__Task objective__. If a line of the data below holds the word "home", list it.
___ Dataset records ___
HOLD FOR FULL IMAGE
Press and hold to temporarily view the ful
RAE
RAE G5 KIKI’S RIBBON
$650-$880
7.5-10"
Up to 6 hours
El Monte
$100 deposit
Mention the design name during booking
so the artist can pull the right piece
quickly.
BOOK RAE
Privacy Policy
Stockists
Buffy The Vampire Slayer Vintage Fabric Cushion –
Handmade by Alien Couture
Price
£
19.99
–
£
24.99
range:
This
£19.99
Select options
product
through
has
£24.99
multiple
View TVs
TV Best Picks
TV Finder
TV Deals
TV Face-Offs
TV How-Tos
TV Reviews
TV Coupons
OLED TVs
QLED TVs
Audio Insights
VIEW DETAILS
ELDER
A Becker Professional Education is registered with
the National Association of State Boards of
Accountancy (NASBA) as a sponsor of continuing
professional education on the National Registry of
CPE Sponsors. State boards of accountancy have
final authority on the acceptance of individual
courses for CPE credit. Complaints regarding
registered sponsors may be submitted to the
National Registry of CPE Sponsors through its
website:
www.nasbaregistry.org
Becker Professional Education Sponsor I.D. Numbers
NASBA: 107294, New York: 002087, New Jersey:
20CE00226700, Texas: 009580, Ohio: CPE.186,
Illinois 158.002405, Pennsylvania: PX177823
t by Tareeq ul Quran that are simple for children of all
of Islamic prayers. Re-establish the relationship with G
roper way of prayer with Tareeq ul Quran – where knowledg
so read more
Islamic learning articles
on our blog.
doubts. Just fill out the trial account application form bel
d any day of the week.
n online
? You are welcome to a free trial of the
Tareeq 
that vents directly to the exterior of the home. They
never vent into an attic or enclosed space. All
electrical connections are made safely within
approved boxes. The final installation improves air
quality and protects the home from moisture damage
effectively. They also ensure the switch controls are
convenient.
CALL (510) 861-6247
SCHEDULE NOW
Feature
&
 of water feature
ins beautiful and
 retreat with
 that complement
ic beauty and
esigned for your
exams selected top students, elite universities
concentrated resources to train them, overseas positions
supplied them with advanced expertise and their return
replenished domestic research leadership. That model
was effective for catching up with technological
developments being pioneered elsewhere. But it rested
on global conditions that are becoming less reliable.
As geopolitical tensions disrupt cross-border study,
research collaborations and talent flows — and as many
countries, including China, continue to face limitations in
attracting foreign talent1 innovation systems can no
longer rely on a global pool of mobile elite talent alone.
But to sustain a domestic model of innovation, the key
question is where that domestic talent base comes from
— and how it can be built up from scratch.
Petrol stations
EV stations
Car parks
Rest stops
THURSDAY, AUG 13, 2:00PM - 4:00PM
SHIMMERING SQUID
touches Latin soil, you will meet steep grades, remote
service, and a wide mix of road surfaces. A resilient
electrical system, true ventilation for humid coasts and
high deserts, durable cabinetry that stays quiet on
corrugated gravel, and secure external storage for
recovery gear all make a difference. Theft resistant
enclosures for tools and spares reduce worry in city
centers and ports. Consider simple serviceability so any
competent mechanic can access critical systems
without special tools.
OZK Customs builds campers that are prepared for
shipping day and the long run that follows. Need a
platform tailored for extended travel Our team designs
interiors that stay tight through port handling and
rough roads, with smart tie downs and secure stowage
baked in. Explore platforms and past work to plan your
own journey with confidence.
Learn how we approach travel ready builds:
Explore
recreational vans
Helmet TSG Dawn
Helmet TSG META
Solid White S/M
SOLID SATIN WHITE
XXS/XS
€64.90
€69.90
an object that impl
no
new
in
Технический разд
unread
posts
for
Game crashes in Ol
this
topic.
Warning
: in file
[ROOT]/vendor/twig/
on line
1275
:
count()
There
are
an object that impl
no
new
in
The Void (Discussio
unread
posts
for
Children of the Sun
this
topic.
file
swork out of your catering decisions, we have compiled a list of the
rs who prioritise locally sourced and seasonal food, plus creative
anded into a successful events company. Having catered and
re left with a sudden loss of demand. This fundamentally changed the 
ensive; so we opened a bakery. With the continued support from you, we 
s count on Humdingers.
___
__Finished task__.
that vents directly to the exterior of the home. They
quality and protects the home from moisture damage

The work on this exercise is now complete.